Among more than 2500 serovars, eight contain a virulence plasmid, including medically important Salmonella enterica serovars Choleraesuis, Dublin, Enteritidis, and Typhimurium. These serovar-specific virulence plasmids vary in size, but all contain the spv operon, which plays a role in the expression of the virulence. Genetically, these virulence plasmids are likely derived from a common ancestral plasmid possessing virulence-related genes and loci. Based on the analysis of the available DNA sequences of the plasmids, the phylogenetic path may be split into two: pSPV (virulence plasmid of S. Gallinarum–Pullorum) acquires an incompatibility-related locus that differs from that of the others. At some point, pSCV (virulence plasmid of S. Choleraesuis) and pSDV (virulence plasmid of S. Dublin) lose oriT by recombination or simply by deletion, making the two unable to be mobilized. On the other hand, pSEV (virulence plasmid of S. Enteritidis) also loses some DNA by deletion but not as extensively as pSCV, and therefore pSEV is closest to pSTV (virulence plasmid of S. Typhimurium) both genetically and biologically.
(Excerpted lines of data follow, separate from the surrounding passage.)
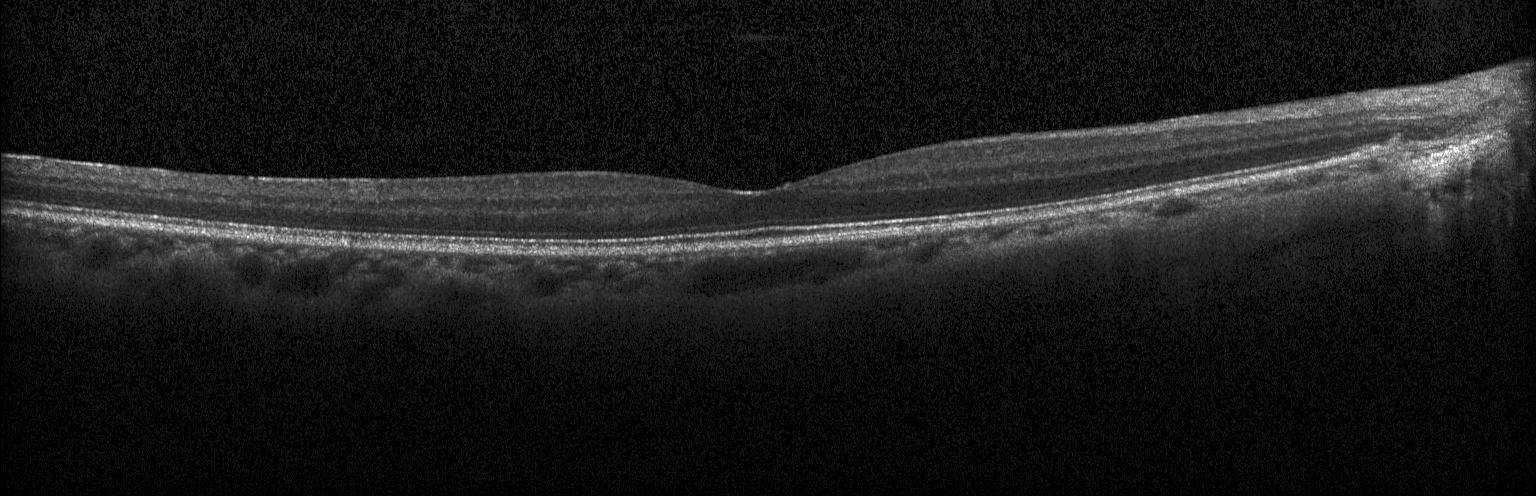 OCT B-scan · spectral-domain optical coherence tomography · horizontal scan through the fovea — Macular OCT: neither CNV, DME, nor drusen.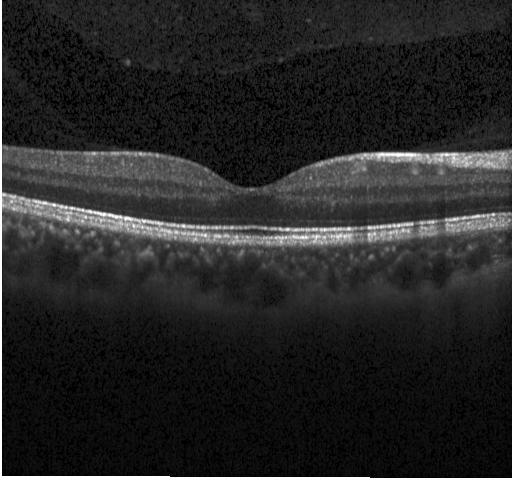
Dx: no evidence of choroidal neovascularization, diabetic macular edema, or drusen.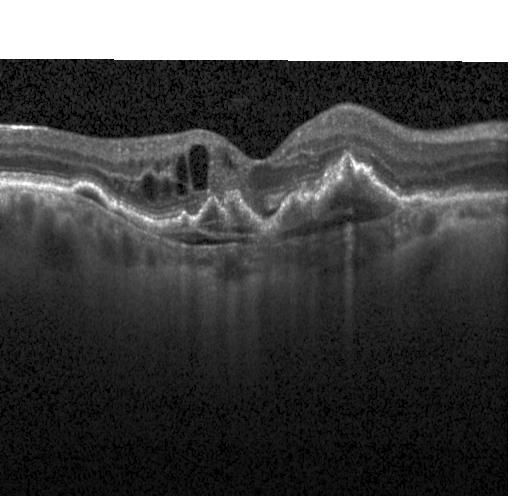
Spectral-domain OCT · instrument: Heidelberg Spectralis · OCT B-scan · through the macula — Assessment: choroidal neovascularization.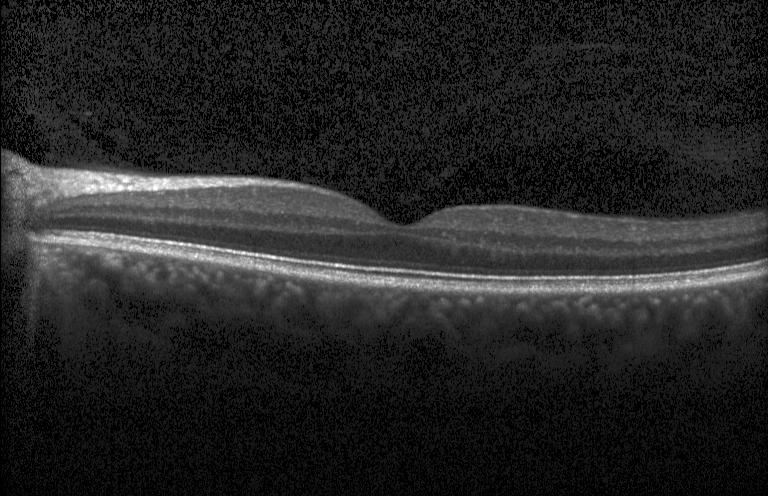

Retinal OCT cross-section.
Finding: no evidence of choroidal neovascularization, diabetic macular edema, or drusen.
The pSTV shows the least alternation during the evolution. There are two types of pSDV. pSDVu recombines with non-virulence 36.6-kb plasmid to acquire additional incompatibility trait to form pSDVr. Recent reports indicated that S. Choleraesuis and S. Typhimurium could generate different types of hybrid plasmids, which consisted of the serovar-specific virulence plasmid and an array of resistance gene cassettes. The recombination gives Salmonella a survival advantage in an unfavorable drug environment. The integration of resistance genes and additional replicons into a Salmonella virulence plasmid constitutes a new and interesting example of plasmid evolution and poses a serious threat to public health.